15.11 Visual first look

fig, axes = plt.subplots(1, 2, figsize=(12, 4))

# Pregnancy length: first vs other
ax = axes[0]
bins = range(27, 46)
ax.hist(first["prglngth"], bins=bins, alpha=0.6,
        color=COLORS["first"], label="First babies", density=True)
ax.hist(other["prglngth"], bins=bins, alpha=0.6,
        color=COLORS["other"], label="Other babies", density=True)
ax.axvline(mean_first, color=COLORS["first"], linestyle="--", linewidth=1.5)
ax.axvline(mean_other, color=COLORS["other"], linestyle="--", linewidth=1.5)
ax.set_xlabel("Pregnancy length (weeks)")
ax.set_ylabel("Proportion")
ax.set_title("Pregnancy Length: First vs Other Babies")
ax.legend()

# Mother's age
ax = axes[1]
ax.hist(live["agepreg"].dropna(), bins=30,
        color=COLORS["neutral"], edgecolor="white", density=True)
ax.set_xlabel("Mother's age (years)")
ax.set_ylabel("Proportion")
ax.set_title("Mother's Age at Pregnancy End")

plt.tight_layout()
plt.show()

Pregnancy length and mother’s age — the raw shapes.

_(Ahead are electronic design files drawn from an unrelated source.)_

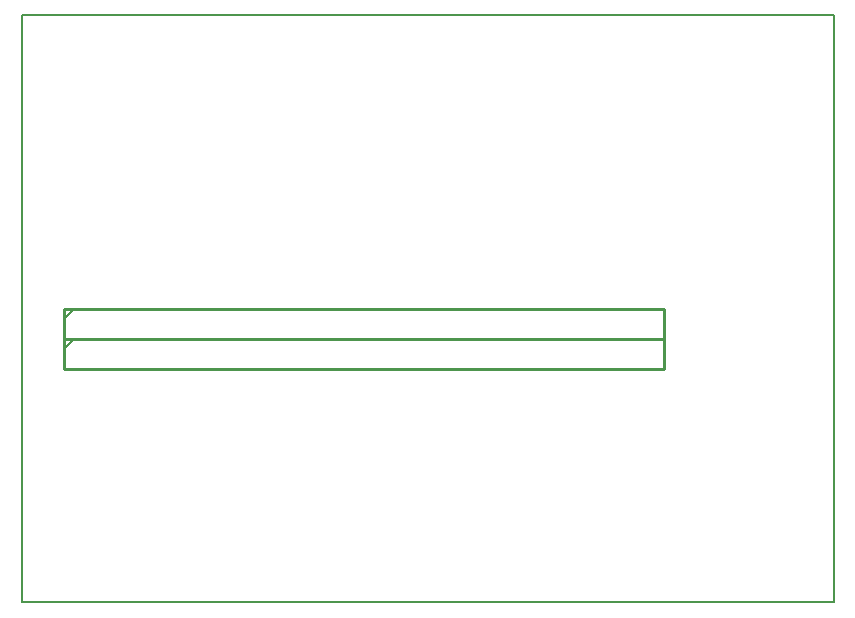
<source format=gbo>
G04 MADE WITH FRITZING*
G04 WWW.FRITZING.ORG*
G04 DOUBLE SIDED*
G04 HOLES PLATED*
G04 CONTOUR ON CENTER OF CONTOUR VECTOR*
%ASAXBY*%
%FSLAX23Y23*%
%MOIN*%
%OFA0B0*%
%SFA1.0B1.0*%
%ADD10R,2.714880X1.963720X2.698880X1.947720*%
%ADD11C,0.008000*%
%ADD12C,0.010000*%
%ADD13C,0.005000*%
%LNSILK0*%
G90*
G70*
G54D11*
X4Y1960D02*
X2711Y1960D01*
X2711Y4D01*
X4Y4D01*
X4Y1960D01*
D02*
G54D12*
X145Y981D02*
X2145Y981D01*
D02*
X2145Y981D02*
X2145Y881D01*
D02*
X2145Y881D02*
X145Y881D01*
D02*
X145Y881D02*
X145Y981D01*
G54D13*
D02*
X180Y981D02*
X145Y946D01*
G54D12*
D02*
X145Y881D02*
X2145Y881D01*
D02*
X2145Y881D02*
X2145Y781D01*
D02*
X2145Y781D02*
X145Y781D01*
D02*
X145Y781D02*
X145Y881D01*
G54D13*
D02*
X180Y881D02*
X145Y846D01*
G04 End of Silk0*
M02*
</source>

The pregnancy-length histograms look almost identical. The dashed lines (the means) are close together. The 13-hour gap is buried inside the much larger spread of normal pregnancy variation.

That’s the punchline of this chapter.


15.12 Interpretation

The key lesson: a difference in means is just the beginning.

We need to ask:

  • How large is the difference relative to the variability? (Chapter 2)
  • Could this happen by chance? (Chapter 9)
  • Is it practically meaningful? (Chapter 2 — effect size)

The honest answer to “are first babies born late?” turns out to be: yes, slightly, but the effect is much smaller than people believe.

Statistics doesn’t always destroy folk wisdom. Sometimes it confirms it. But it always puts a number on it — and the number usually surprises everyone.


15.13 Exercises

  1. Load the NSFG data and print the shape of the DataFrame.
  2. How many live births are in the dataset?
  3. What is the mean birth weight for first babies vs others?
  4. What fraction of all pregnancies result in live births?
  5. Plot a histogram of agepreg for the full dataset. What shape do you see? (We’ll learn its name in Chapter 2.)

15.14 Glossary

anecdotal evidence — a single story or personal experience used to support a general claim.

confirmation bias — the tendency to notice and remember cases that confirm your beliefs.

DataFrame — a 2D table in pandas with named columns and an index.

outcome variable — in NSFG, the coded result of a pregnancy (live birth, abortion, etc.).

survey weight — a number that accounts for the fact that some groups were oversampled.

centiyear — one hundredth of a year; used in NSFG to store ages as integers.

validation — checking computed results against independently known values to catch errors.